TO-DO ITEM: Update the records from their start through the line containing "Aumento o riduzione degli interessi?" by replacing "credito" with "finanziamento" wherever it occurs. Give those lines again with everything else unchanged.

Top of RECORDS SHOWN

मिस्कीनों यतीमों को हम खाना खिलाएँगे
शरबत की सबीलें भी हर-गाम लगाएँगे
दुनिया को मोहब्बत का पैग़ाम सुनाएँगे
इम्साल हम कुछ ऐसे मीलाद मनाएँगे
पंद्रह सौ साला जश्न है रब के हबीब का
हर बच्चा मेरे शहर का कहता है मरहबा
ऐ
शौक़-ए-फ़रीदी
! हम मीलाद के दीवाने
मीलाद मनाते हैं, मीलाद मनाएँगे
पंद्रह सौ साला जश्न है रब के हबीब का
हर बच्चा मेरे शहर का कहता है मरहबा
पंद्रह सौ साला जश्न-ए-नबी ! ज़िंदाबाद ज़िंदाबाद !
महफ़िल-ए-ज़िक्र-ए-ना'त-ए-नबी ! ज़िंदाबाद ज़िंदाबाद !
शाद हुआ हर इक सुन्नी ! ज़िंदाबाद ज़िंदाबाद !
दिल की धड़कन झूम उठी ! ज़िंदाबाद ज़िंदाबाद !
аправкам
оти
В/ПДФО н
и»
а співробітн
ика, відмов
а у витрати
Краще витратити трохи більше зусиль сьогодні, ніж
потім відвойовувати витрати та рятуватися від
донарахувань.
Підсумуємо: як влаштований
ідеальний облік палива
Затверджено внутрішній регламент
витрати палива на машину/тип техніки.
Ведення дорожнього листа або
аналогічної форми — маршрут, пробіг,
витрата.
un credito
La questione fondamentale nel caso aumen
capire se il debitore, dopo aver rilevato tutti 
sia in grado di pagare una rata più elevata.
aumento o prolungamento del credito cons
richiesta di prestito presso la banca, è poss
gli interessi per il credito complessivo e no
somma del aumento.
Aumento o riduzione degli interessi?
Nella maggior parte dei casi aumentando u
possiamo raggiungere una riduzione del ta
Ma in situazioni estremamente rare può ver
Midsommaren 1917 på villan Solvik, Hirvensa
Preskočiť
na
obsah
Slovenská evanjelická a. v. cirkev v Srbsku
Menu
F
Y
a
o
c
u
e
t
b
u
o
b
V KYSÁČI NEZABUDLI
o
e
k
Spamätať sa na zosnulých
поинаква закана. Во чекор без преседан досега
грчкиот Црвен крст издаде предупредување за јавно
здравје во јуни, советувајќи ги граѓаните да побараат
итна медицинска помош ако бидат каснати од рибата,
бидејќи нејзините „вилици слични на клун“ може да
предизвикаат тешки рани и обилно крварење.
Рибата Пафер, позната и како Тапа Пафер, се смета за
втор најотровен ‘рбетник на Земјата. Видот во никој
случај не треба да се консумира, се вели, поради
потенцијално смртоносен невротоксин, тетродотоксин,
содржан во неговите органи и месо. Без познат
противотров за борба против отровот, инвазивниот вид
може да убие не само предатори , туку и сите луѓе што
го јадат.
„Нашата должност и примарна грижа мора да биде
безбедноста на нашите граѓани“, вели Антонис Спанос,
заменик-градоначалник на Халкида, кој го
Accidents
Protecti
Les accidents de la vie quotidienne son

Bottom of RECORDS SHOWN

TASK OUTPUT:
मिस्कीनों यतीमों को हम खाना खिलाएँगे
शरबत की सबीलें भी हर-गाम लगाएँगे
दुनिया को मोहब्बत का पैग़ाम सुनाएँगे
इम्साल हम कुछ ऐसे मीलाद मनाएँगे
पंद्रह सौ साला जश्न है रब के हबीब का
हर बच्चा मेरे शहर का कहता है मरहबा
ऐ
शौक़-ए-फ़रीदी
! हम मीलाद के दीवाने
मीलाद मनाते हैं, मीलाद मनाएँगे
पंद्रह सौ साला जश्न है रब के हबीब का
हर बच्चा मेरे शहर का कहता है मरहबा
पंद्रह सौ साला जश्न-ए-नबी ! ज़िंदाबाद ज़िंदाबाद !
महफ़िल-ए-ज़िक्र-ए-ना'त-ए-नबी ! ज़िंदाबाद ज़िंदाबाद !
शाद हुआ हर इक सुन्नी ! ज़िंदाबाद ज़िंदाबाद !
दिल की धड़कन झूम उठी ! ज़िंदाबाद ज़िंदाबाद !
аправкам
оти
В/ПДФО н
и»
а співробітн
ика, відмов
а у витрати
Краще витратити трохи більше зусиль сьогодні, ніж
потім відвойовувати витрати та рятуватися від
донарахувань.
Підсумуємо: як влаштований
ідеальний облік палива
Затверджено внутрішній регламент
витрати палива на машину/тип техніки.
Ведення дорожнього листа або
аналогічної форми — маршрут, пробіг,
витрата.
un finanziamento
La questione fondamentale nel caso aumen
capire se il debitore, dopo aver rilevato tutti 
sia in grado di pagare una rata più elevata.
aumento o prolungamento del finanziamento cons
richiesta di prestito presso la banca, è poss
gli interessi per il finanziamento complessivo e no
somma del aumento.
Aumento o riduzione degli interessi?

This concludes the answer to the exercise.